Best Practices to Reduce Antitrust Litigation Risk
The promise of increased enforcement by the FTC, the Antitrust Division and states’Attorney Generals, coupled with the risk of private actions challenging allegedly anticompetitive conduct, suggests that health care providers should proactively take steps to reduce their potential exposure to investigation or litigation.
Adopt an antitrust compliance policy. It does not have to be complicated—it can be as simple as a list of “Do’s and Don’ts.” But it should clearly describe the type of conduct that is per se unlawful—horizontal price fixing, market allocation agreements and certain concerted refusals to deal—and identify behavior that raises antitrust issues, even if it does not rise to the level of a per se violation.

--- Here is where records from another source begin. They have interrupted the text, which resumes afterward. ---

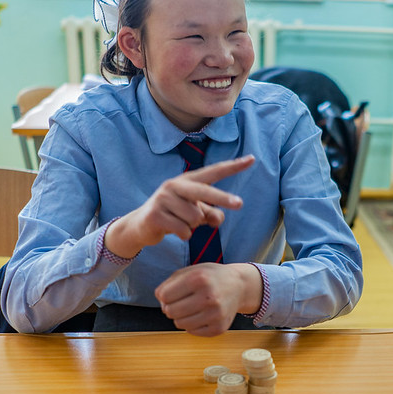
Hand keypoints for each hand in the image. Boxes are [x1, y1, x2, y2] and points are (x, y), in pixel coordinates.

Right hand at [105, 155, 254, 257]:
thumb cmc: (173, 217)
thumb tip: (219, 219)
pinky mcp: (156, 214)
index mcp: (187, 181)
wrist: (140, 226)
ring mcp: (164, 198)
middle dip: (223, 197)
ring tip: (180, 223)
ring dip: (192, 226)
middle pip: (205, 191)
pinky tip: (173, 231)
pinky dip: (183, 234)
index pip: (214, 172)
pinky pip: (183, 229)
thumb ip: (210, 214)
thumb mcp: (195, 214)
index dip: (233, 166)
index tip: (252, 159)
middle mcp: (175, 185)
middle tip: (240, 204)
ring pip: (194, 217)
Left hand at [155, 263, 262, 336]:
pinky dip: (192, 324)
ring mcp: (216, 314)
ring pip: (179, 324)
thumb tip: (160, 301)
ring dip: (181, 316)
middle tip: (181, 301)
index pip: (164, 296)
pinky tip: (200, 315)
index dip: (164, 295)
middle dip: (171, 307)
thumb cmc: (210, 277)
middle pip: (170, 311)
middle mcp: (209, 297)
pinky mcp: (219, 328)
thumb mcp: (190, 271)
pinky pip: (192, 332)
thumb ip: (169, 283)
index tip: (173, 292)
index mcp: (199, 279)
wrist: (239, 286)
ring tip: (191, 307)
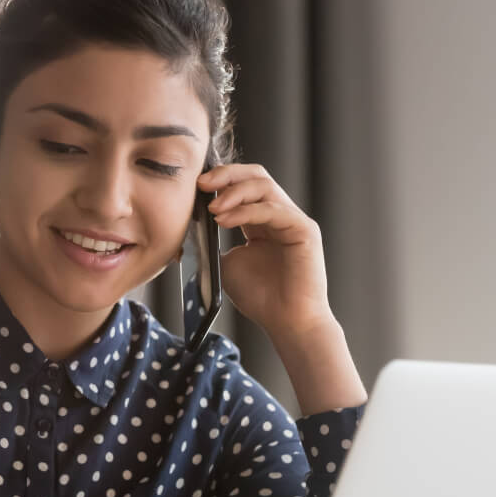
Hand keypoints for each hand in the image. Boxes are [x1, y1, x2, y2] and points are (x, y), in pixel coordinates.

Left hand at [199, 163, 334, 338]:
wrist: (286, 322)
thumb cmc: (260, 297)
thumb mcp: (225, 264)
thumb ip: (214, 241)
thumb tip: (190, 224)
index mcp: (262, 221)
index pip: (244, 184)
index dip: (221, 179)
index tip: (195, 185)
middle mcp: (280, 215)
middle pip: (257, 175)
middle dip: (227, 175)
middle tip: (201, 184)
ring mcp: (294, 220)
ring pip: (265, 186)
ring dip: (233, 193)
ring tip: (213, 209)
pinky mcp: (305, 230)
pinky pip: (273, 209)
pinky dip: (246, 211)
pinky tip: (224, 220)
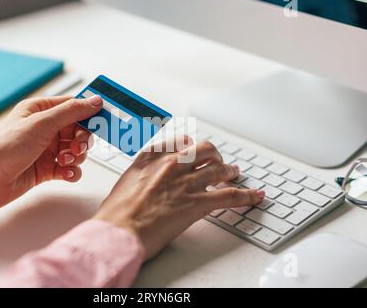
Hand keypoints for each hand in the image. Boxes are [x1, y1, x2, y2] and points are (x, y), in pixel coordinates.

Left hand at [0, 95, 102, 219]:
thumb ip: (71, 112)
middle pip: (79, 130)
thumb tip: (94, 101)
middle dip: (83, 140)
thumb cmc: (1, 149)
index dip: (90, 113)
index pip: (74, 106)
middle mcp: (44, 129)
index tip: (104, 119)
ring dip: (76, 157)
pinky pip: (69, 168)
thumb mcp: (41, 124)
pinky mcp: (46, 169)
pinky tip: (66, 174)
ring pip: (76, 150)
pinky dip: (72, 172)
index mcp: (40, 111)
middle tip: (78, 146)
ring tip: (64, 161)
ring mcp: (45, 150)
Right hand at [94, 137, 263, 259]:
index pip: (180, 142)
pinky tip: (255, 196)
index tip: (195, 149)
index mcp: (151, 157)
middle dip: (214, 156)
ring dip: (230, 171)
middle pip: (204, 150)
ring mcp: (186, 182)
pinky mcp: (198, 203)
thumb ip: (142, 175)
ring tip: (234, 174)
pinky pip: (230, 195)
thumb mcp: (125, 182)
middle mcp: (171, 164)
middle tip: (217, 163)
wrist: (119, 230)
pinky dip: (246, 195)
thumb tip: (149, 181)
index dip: (192, 146)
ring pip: (219, 168)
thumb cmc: (116, 212)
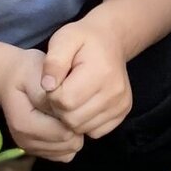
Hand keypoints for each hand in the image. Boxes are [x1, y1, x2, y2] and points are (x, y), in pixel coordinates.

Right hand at [0, 48, 83, 161]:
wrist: (12, 79)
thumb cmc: (29, 74)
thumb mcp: (39, 75)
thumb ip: (50, 97)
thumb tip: (65, 116)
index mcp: (24, 123)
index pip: (65, 132)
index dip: (77, 117)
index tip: (76, 101)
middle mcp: (25, 141)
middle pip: (69, 144)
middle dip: (77, 127)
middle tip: (74, 107)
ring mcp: (31, 148)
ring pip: (69, 152)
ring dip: (73, 135)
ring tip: (68, 114)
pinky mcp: (38, 151)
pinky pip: (65, 155)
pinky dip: (68, 142)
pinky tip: (64, 124)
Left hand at [40, 14, 132, 138]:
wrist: (111, 40)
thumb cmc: (83, 39)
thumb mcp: (64, 39)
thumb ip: (53, 61)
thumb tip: (47, 86)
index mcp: (101, 72)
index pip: (65, 101)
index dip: (52, 95)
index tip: (54, 82)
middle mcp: (116, 91)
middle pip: (73, 119)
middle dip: (60, 109)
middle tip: (61, 90)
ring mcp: (121, 104)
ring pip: (83, 128)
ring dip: (71, 117)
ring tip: (72, 96)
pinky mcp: (123, 112)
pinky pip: (96, 131)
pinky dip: (85, 122)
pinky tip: (84, 104)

Conduct antitrust sensitivity training sessions periodically. To develop a “culture of antitrust compliance,” it is important for board members and employees at all levels of the organization to attend and participate in these programs. If the provider’s directors (or trustees) and executives do not demonstrate that they take antitrust compliance seriously, lower level employees are not likely to either.

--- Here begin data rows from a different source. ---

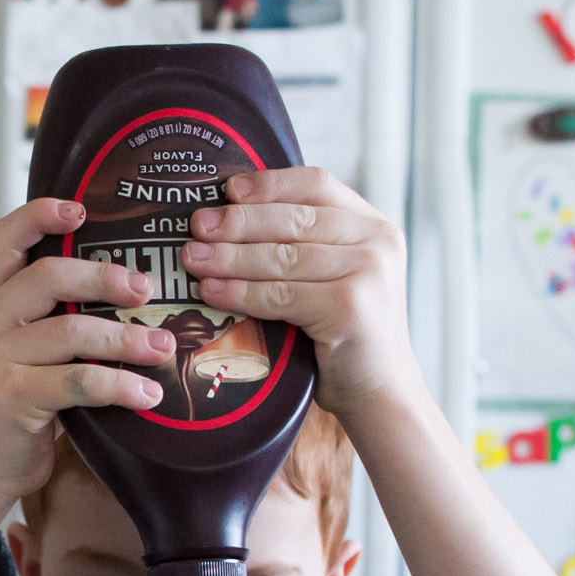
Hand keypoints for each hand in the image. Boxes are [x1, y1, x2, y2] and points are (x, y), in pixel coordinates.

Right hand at [0, 197, 175, 575]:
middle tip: (147, 291)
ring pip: (71, 331)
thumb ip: (54, 317)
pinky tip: (149, 395)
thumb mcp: (25, 350)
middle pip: (48, 276)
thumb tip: (130, 286)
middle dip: (106, 278)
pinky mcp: (11, 399)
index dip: (40, 215)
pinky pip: (79, 382)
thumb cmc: (16, 406)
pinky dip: (121, 386)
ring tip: (164, 349)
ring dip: (127, 340)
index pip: (4, 238)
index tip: (82, 210)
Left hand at [184, 167, 421, 418]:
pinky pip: (282, 294)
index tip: (227, 189)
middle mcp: (377, 241)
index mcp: (372, 224)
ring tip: (194, 259)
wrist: (380, 391)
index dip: (269, 184)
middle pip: (294, 219)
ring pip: (283, 256)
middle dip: (239, 222)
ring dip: (231, 257)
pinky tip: (213, 292)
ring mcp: (368, 272)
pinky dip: (242, 292)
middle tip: (197, 226)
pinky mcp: (351, 307)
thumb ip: (303, 244)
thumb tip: (227, 217)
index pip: (316, 184)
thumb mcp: (334, 275)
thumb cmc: (344, 333)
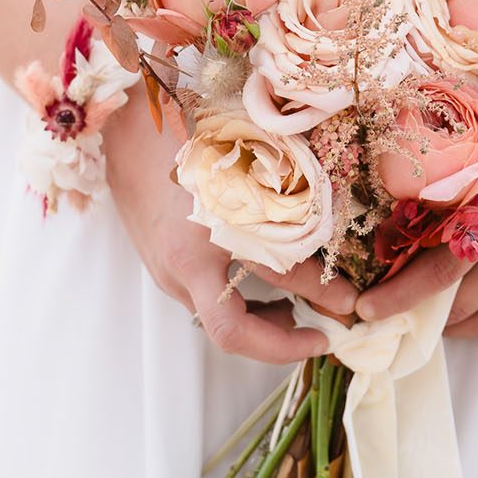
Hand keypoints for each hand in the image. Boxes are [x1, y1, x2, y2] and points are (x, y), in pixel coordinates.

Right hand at [103, 94, 355, 363]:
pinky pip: (206, 305)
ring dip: (260, 328)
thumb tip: (332, 220)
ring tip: (296, 314)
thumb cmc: (189, 134)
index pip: (275, 274)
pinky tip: (263, 294)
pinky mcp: (163, 273)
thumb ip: (283, 188)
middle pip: (232, 330)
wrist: (124, 134)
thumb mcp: (244, 159)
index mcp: (207, 229)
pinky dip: (238, 307)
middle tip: (324, 336)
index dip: (321, 290)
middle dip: (282, 343)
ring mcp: (167, 274)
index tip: (352, 299)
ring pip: (217, 323)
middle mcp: (182, 264)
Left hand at [355, 161, 477, 336]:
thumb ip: (451, 172)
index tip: (368, 309)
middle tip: (380, 315)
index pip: (443, 265)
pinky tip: (459, 313)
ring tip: (417, 316)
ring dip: (448, 323)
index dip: (404, 291)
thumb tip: (397, 201)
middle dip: (416, 313)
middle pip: (459, 299)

Because the antitrust laws are, in effect, consumer protection laws, a health care provider’s employees should always be mindful of the effect of their conduct on their consumers (or patients). A health care provider’s business approach should be to act in the best interests of its consumers (patients), not to harm or disadvantage its competitors. A health care provider’s communications to any of its constituencies should be drafted with an eye to how its consumers will understand and react to its message.
Assume that all records of any type are discoverable and will be discovered. That includes e-mails and voicemail messages (that might be transcribed by the recipient), as well as documents that are marked as “Confidential” or “Private.” Similarly, all conversations with customers or competitors, including informal conversations or “cocktail party” chats at trade association meetings, will be subject to discovery. Everyone should expect to read whatever they write or say on the front page of the local newspaper and consider what its impact will be when that happens. It is one thing for a competitor to describe itself as the “leading” provider of care, and another to say that it is the “only” or “largest” or “dominant” provider in the area.
Finally, a health care provider’s employees should always be encouraged to “phone first” before engaging in conduct or activities that they think might have competitive implications—including, for example, participation in information exchanges among competitors, negotiations concerning a proposed joint venture or merger, changes to prices following a merger or collaboration with a competitor, modification of medical staff bylaws or entry into an exclusive contract. The goal of an antitrust compliance policy and sensitivity training is to help employees identify and avoid those situations that could unnecessarily become litigation risks.
It may not be possible to eliminate entirely the risk of antitrust litigation. A health care provider can, however, minimize or reduce its potential antitrust liability in the event of an investigation or a lawsuit.